As part of another question I asked here, the answer was to invert a matrix $$ \begin{bmatrix} \cos\varphi &\sin\varphi \\ -\rho\sin\varphi &\sin\varphi \end{bmatrix} $$ I tried inversing the matrix by the formula $$ \frac{1}{\text{det}} \cdot \begin{bmatrix} d & -b \\ -c & a \end{bmatrix}, $$ but with my determinant computed to $1/(\cos\varphi\sin\varphi + \rho\sin²\varphi)$ I get this matrix: $$ \dfrac{1}{\cos\varphi\sin\varphi + \rho\sin²\varphi} \cdot \begin{bmatrix} \sin\varphi & -\sin\varphi \\ \rho\sin\varphi & \cos\varphi \end{bmatrix} $$ And I've looked at trig identities if there is some trick I can do, but I really don't get it. How do you get the inverse matrix to be $$ \frac{1}{\rho}\cdot \begin{bmatrix} \rho\cos\varphi & -\sin\varphi\\ \rho\sin\varphi & \cos\varphi \end{bmatrix}? $$ Which I was told it should be.
edit (solved)
I had made a mistake (pointed out in comments) when I wrote the matrix, it should have been $$ \begin{bmatrix} \cos\varphi &\sin\varphi\\ -\rho\sin\varphi &\rho\cos\varphi \end{bmatrix} $$ so that makes the determinant $\rho$ which makes it a lot simpler.

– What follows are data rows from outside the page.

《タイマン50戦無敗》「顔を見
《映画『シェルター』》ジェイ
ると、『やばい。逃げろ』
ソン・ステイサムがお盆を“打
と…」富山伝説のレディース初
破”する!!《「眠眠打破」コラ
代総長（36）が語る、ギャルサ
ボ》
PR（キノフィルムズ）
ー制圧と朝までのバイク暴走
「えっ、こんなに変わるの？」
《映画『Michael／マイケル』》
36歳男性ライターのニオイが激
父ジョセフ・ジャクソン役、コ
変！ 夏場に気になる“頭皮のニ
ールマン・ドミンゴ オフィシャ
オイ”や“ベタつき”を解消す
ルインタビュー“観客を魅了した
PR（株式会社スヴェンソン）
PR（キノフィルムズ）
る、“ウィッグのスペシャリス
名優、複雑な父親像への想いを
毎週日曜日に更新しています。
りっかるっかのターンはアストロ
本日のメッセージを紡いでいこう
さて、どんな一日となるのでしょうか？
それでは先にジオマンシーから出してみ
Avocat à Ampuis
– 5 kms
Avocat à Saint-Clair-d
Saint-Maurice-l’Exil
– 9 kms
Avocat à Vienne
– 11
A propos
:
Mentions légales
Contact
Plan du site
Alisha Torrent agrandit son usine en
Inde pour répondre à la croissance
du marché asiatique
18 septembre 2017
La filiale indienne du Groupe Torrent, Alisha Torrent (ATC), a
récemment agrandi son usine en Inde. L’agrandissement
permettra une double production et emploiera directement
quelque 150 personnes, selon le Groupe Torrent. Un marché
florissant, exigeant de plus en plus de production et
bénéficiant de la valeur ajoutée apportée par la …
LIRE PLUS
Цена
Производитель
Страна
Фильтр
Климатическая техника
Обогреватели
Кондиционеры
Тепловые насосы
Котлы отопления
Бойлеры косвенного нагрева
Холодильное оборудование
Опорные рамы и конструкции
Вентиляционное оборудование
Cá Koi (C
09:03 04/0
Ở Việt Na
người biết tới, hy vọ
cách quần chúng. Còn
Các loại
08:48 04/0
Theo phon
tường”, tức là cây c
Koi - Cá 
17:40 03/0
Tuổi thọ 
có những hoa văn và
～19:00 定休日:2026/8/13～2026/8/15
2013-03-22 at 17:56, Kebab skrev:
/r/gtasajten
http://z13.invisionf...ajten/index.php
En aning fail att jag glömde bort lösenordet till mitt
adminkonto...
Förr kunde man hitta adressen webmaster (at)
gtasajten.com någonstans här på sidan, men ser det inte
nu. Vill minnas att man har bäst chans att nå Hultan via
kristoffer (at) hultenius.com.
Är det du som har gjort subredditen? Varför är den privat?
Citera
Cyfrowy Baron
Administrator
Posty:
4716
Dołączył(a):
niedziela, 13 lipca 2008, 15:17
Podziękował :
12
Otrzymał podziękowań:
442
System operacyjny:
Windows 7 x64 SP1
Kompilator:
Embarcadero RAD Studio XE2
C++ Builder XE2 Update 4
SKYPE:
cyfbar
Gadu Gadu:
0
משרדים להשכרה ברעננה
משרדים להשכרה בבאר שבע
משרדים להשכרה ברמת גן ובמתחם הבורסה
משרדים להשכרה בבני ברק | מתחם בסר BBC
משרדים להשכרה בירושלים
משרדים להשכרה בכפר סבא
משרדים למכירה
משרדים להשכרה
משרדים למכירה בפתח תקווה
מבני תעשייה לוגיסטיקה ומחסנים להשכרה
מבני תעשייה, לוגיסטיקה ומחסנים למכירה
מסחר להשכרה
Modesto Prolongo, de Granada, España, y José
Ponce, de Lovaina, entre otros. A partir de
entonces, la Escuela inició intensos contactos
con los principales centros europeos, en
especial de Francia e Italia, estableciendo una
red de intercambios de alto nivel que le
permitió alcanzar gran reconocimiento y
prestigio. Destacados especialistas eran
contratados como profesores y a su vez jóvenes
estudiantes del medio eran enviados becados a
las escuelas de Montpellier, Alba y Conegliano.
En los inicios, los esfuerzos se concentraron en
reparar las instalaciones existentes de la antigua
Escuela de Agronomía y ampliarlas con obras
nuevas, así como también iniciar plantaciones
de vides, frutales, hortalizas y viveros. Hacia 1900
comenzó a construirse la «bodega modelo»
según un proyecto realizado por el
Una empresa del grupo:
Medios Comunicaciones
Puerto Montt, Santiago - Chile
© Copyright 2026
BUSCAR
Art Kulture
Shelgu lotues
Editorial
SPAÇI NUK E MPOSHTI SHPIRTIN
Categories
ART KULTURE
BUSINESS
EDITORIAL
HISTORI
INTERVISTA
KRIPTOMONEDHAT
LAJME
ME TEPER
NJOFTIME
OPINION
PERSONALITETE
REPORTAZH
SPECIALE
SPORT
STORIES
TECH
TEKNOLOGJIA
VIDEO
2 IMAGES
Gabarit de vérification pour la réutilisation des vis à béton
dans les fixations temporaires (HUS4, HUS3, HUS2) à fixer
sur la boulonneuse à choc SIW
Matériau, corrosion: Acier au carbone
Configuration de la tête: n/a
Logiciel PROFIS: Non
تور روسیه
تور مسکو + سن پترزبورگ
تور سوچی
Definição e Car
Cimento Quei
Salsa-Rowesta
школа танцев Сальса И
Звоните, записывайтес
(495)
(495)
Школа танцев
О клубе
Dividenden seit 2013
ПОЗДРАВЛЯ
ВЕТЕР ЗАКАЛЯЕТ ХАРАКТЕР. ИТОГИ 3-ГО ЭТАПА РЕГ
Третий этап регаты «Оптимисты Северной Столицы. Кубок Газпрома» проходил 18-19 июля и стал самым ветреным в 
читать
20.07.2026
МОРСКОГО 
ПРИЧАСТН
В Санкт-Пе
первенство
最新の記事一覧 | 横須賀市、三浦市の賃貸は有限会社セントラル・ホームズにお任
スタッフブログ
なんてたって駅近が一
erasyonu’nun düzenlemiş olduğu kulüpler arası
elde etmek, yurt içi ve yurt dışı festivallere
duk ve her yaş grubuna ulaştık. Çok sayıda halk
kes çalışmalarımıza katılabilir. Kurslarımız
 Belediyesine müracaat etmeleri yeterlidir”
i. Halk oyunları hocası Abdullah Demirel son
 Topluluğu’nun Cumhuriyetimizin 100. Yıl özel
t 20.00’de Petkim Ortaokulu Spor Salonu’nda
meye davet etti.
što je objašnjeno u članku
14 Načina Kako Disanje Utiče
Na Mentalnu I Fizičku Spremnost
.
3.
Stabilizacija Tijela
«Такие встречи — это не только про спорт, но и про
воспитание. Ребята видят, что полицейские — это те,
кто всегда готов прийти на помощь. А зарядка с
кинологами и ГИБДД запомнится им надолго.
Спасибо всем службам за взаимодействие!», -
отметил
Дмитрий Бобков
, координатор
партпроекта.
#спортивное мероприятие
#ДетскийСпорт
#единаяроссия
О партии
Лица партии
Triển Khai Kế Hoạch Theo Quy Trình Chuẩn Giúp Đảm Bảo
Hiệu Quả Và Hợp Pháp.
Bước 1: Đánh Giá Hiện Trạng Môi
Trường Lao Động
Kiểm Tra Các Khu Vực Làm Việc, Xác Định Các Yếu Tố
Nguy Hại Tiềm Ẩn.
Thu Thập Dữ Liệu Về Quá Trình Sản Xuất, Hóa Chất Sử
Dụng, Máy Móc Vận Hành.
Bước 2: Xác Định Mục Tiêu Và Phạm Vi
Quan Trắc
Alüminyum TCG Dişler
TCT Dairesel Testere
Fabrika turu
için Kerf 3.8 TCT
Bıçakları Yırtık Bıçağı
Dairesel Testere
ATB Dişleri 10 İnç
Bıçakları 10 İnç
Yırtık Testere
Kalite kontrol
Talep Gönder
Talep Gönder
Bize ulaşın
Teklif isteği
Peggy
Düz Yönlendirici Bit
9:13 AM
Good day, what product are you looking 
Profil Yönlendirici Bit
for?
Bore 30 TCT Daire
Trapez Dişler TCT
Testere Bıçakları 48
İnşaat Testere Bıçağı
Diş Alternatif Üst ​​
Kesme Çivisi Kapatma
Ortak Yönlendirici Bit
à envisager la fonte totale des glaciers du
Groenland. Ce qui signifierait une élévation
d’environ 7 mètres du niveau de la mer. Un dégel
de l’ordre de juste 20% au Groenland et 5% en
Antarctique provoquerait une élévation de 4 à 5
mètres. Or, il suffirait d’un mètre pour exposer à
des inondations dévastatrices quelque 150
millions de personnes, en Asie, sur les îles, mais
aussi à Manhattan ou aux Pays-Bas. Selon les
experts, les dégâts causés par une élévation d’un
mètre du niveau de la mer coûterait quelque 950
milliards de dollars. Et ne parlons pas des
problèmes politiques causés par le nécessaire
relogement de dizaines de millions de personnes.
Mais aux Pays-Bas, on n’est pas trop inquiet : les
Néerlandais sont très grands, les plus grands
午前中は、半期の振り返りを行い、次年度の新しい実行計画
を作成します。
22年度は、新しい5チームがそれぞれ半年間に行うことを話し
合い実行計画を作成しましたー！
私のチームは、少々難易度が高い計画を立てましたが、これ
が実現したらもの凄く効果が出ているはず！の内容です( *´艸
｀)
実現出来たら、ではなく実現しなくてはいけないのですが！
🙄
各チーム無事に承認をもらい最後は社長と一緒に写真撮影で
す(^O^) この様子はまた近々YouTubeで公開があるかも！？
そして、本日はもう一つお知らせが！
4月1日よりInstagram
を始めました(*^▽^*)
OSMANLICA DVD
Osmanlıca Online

It's simple:$$\begin{bmatrix}\cos\varphi&\sin\varphi\\-\rho\sin\varphi&\sin\varphi\end{bmatrix}^{-1}\neq\frac1\rho\begin{bmatrix}\rho\cos\varphi & -\sin\varphi\\\rho\sin\varphi & \cos\varphi\end{bmatrix}.$$For instance,$$\det\begin{bmatrix}\cos\varphi&\sin\varphi\\-\rho\sin\varphi&\sin\varphi\end{bmatrix}=\cos\varphi\sin\varphi+\rho\sin^2\varphi,$$whereas$$\det\left(\frac1\rho\begin{bmatrix}\rho\cos\varphi & -\sin\varphi\\\rho\sin\varphi & \cos\varphi\end{bmatrix}\right)=\frac1\rho.$$In order to be the inverse of each other, the determinant of the first matrix should be the inverse of the determinant of the second one.